**Task:** Return the rows without changes, starting with the line containing "country: Mexico" and ending with the last row, both included.

Start of Extracted entries

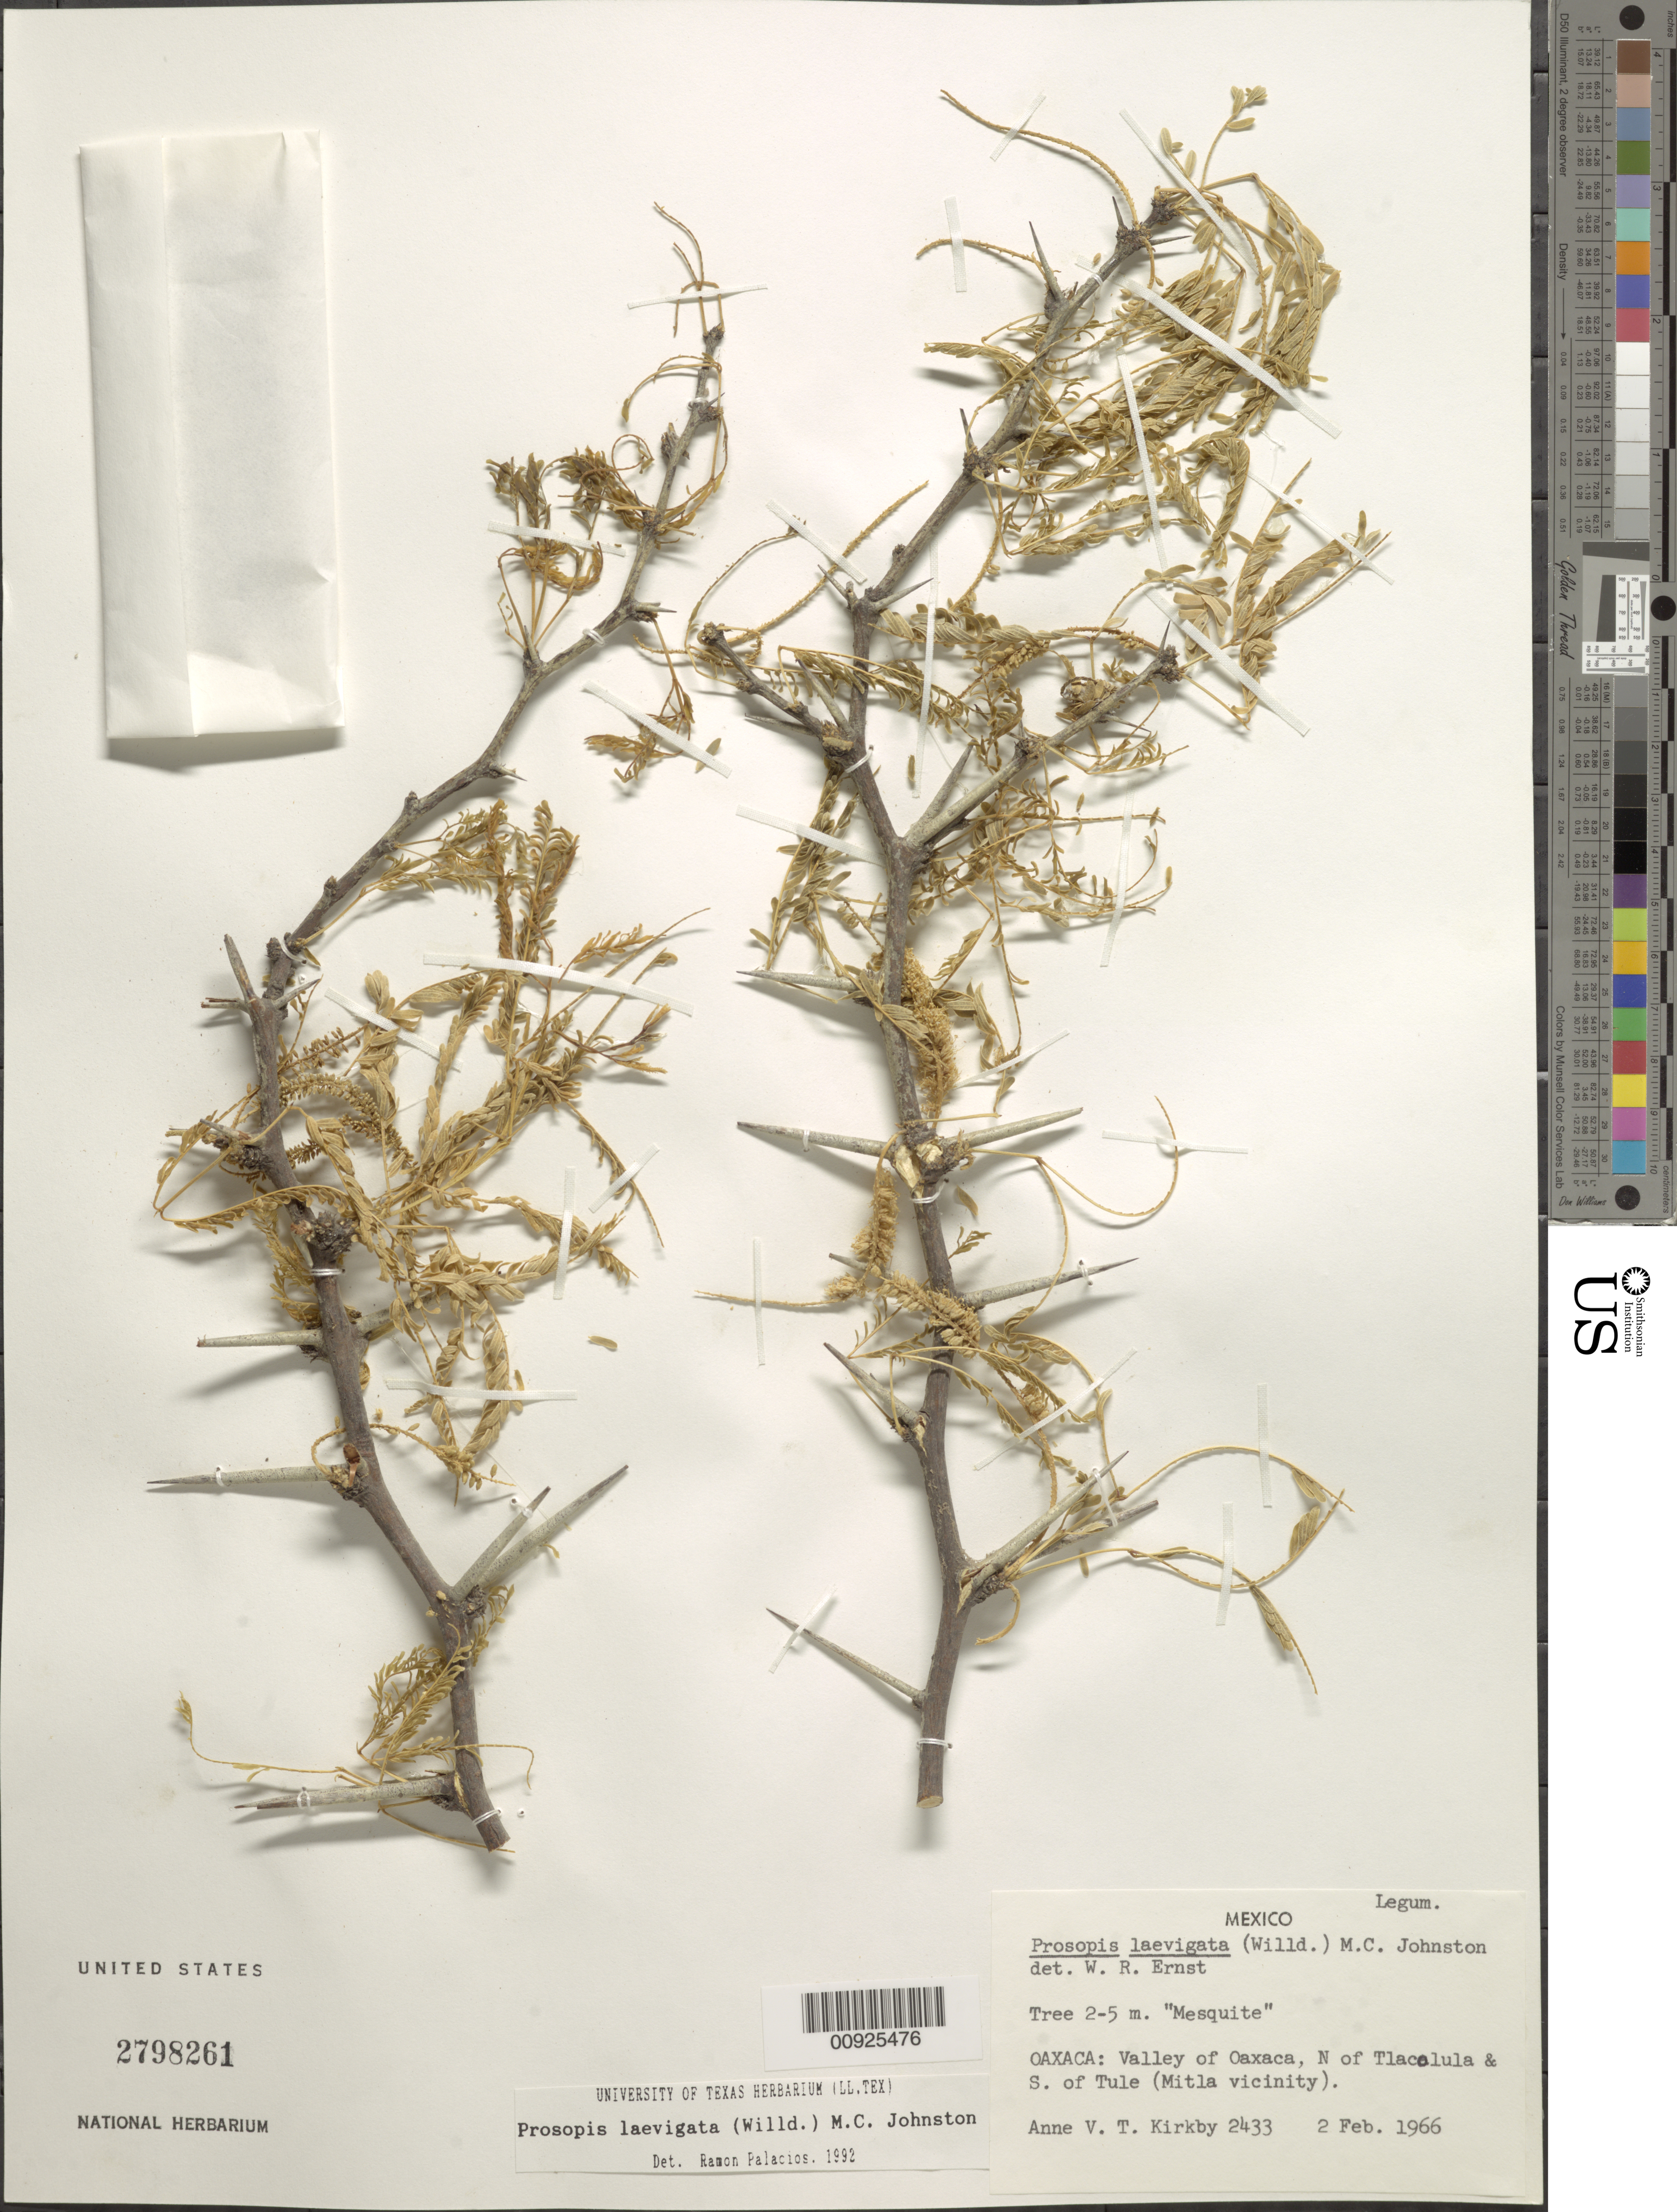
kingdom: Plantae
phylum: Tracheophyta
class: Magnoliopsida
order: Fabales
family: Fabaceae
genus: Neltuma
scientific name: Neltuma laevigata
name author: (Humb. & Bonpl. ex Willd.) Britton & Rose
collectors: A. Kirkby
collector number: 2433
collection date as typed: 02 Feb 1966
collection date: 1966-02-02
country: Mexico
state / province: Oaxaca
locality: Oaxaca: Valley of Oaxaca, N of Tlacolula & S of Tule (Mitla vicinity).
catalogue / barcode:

End of Extracted entries

**Exercise response:**
country: Mexico
state / province: Oaxaca
locality: Oaxaca: Valley of Oaxaca, N of Tlacolula & S of Tule (Mitla vicinity).
catalogue / barcode:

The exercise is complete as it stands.